Job item = Where the string "wire" appears in a line of the data, show that line.

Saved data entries
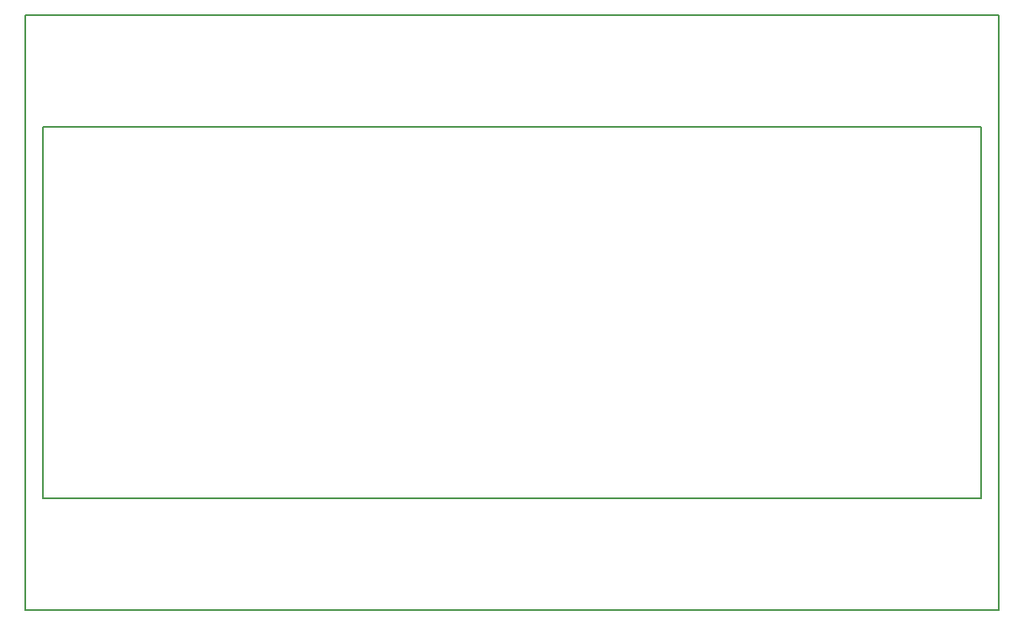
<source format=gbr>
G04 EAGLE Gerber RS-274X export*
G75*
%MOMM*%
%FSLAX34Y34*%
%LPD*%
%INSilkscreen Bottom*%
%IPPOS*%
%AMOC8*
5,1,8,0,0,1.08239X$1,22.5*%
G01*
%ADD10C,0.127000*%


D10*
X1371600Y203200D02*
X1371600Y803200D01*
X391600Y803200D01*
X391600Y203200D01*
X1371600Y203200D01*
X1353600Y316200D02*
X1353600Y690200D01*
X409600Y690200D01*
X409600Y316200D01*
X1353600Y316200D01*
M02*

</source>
* * *
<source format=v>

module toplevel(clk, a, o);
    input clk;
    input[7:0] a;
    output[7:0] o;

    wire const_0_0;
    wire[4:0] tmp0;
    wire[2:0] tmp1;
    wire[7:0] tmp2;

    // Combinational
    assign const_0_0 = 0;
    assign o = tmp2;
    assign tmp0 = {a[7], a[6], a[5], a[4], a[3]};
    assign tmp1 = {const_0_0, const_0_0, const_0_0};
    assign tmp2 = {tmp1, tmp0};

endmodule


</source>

Completed task =
    wire const_0_0;
    wire[4:0] tmp0;
    wire[2:0] tmp1;
    wire[7:0] tmp2;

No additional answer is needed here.